When developers are required to think about the operational impact of a change, they tend to produce fewer operational issues than when they simply “throw it into production” and do not consider such ramifications. When you depend on maintenance windows, overall quality and availability suffer.
Sometimes, You Don’t Have a Choice
But I recognize that, sometimes, you don’t have a choice. Unfortunately, many applications simply can’t be upgraded without impacting the availability of the application. Some applications, including relatively modern applications, simply must be brought down to perform some types of upgrades.
The majority of changes that require downtime involve data migrations. Changing the size, shape or structure of data is often difficult or nearly impossible to do without bringing the application—or parts of the application—down, even briefly.
Still, even in this case, don’t use predefined maintenance windows. Having a predefined, predetermined, regularly scheduled maintenance window is simply an invitation to allow teams to make use of the window. Even for upgrades that don’t involve data manipulation and could, in fact, be done without any downtime, the implemented migration plan typically will require downtime more often if your organization has predefined organizational maintenance windows than if you don’t have such windows defined.

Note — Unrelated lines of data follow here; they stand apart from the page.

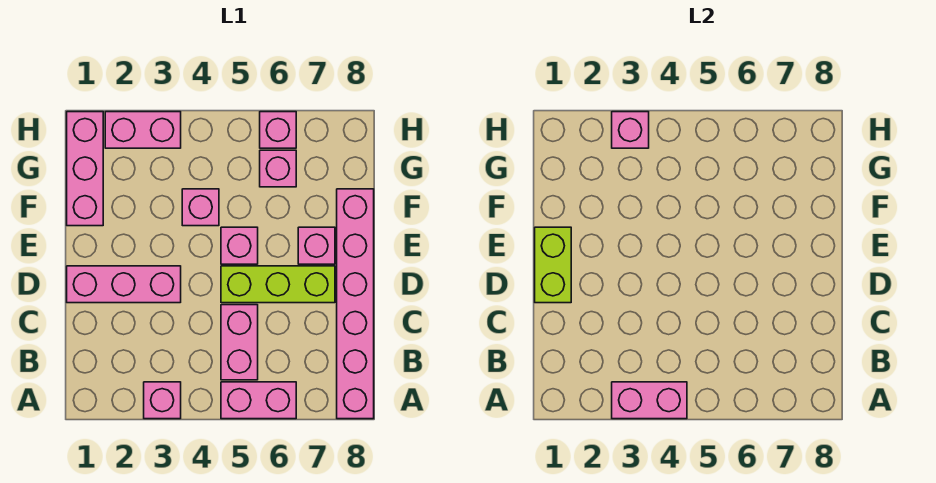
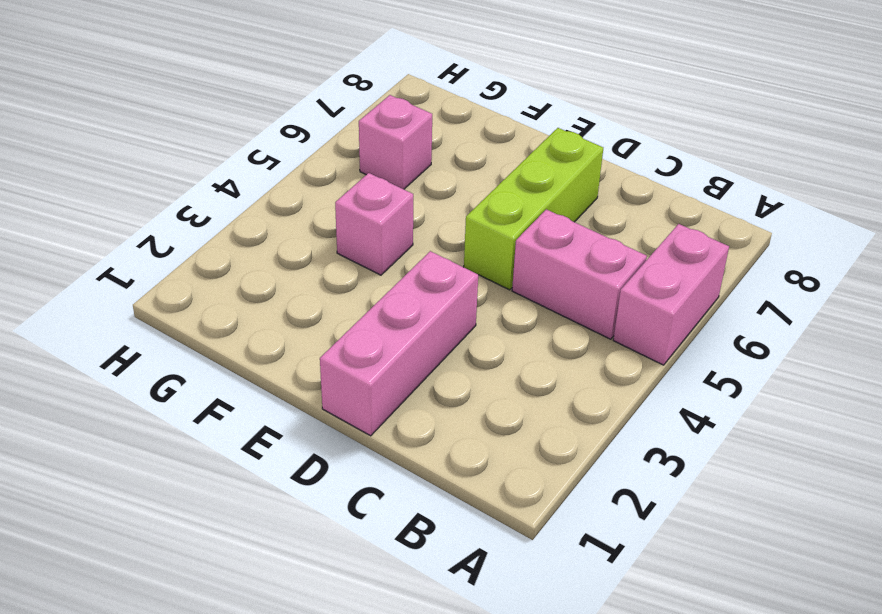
none -> pink 1x1 brick [144,382,181,419]
none -> pink 1x6 brick [337,189,374,419]
none -> pink 1x1 brick [221,227,258,264]

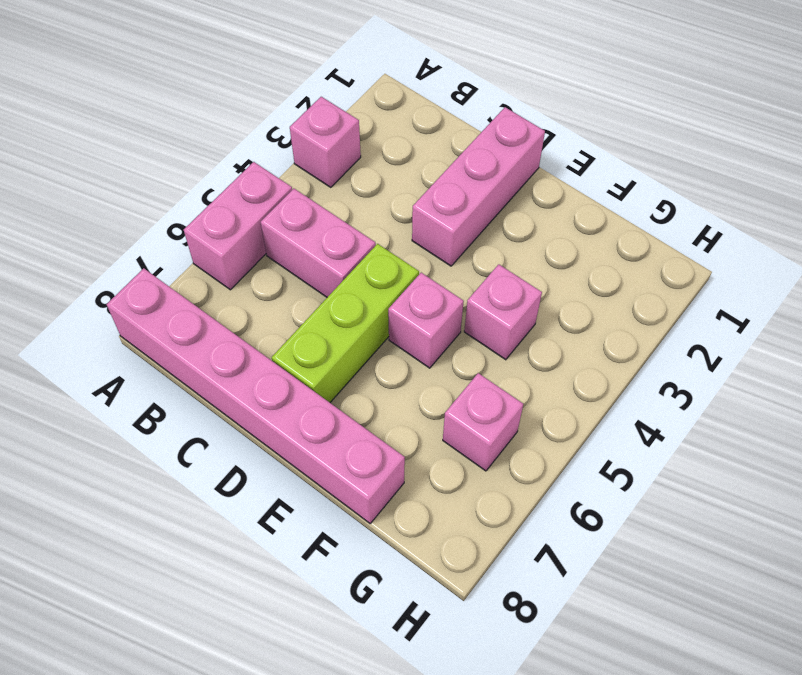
none -> pink 1x1 brick [298,227,335,264]
none -> pink 1x3 brick [67,112,103,226]
none -> pink 1x2 brick [105,112,181,148]

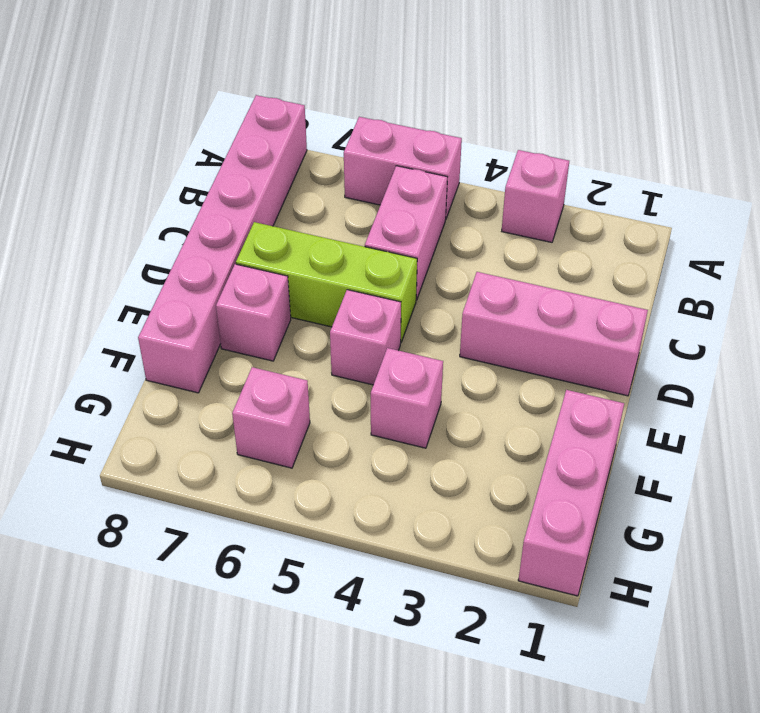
none -> pink 1x2 brick [105,112,181,148]
none -> pink 1x1 brick [260,112,296,148]
none -> pink 1x2 brick [612,382,687,419]

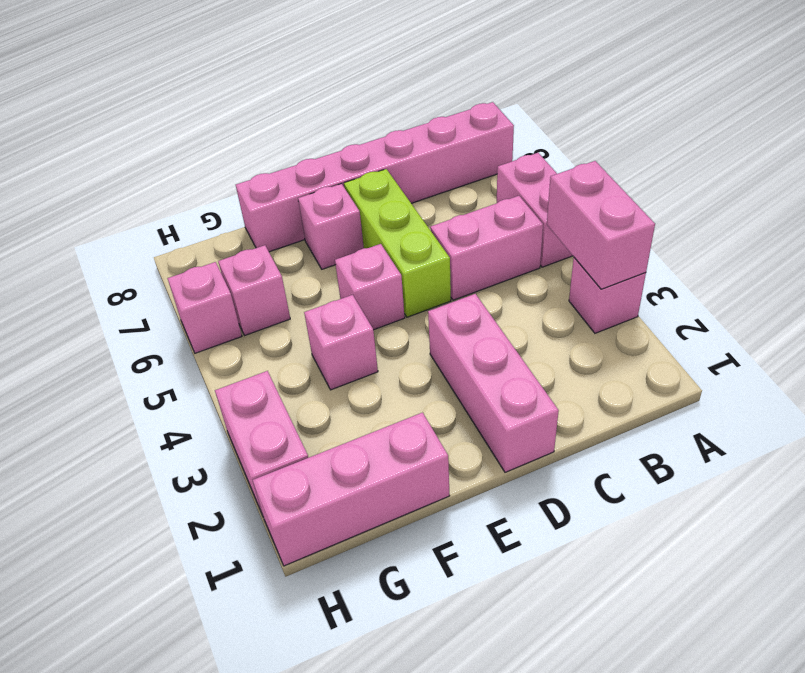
none -> lime 1x2 brick [535,227,571,303]
none -> pink 1x1 brick [612,112,649,148]

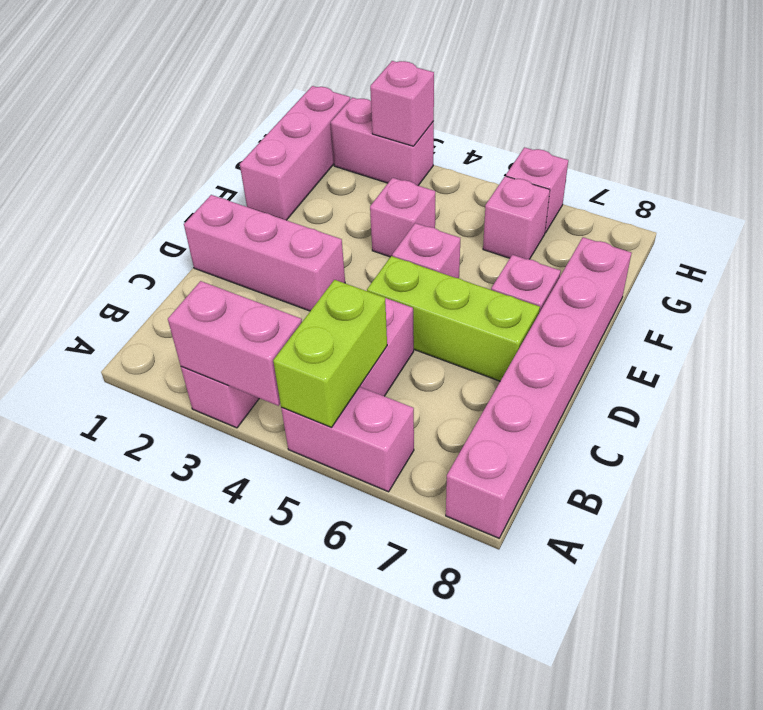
lime 1x2 brick [273,280,387,427] -> lime 1x2 brick moved to [535,227,571,303]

The default answer should always be “No downtime to perform an upgrade.” Upgrades that must require downtime to perform should be treated as anomalies and go through a special, much more rigorous approval process. The bar to allow an upgrade that forces application downtime should be very high, and the process to overcome that bar should be highly scrutinized.
It should not be easier to “just bring the app down” than it is to think deeper about the problem trying to be solved.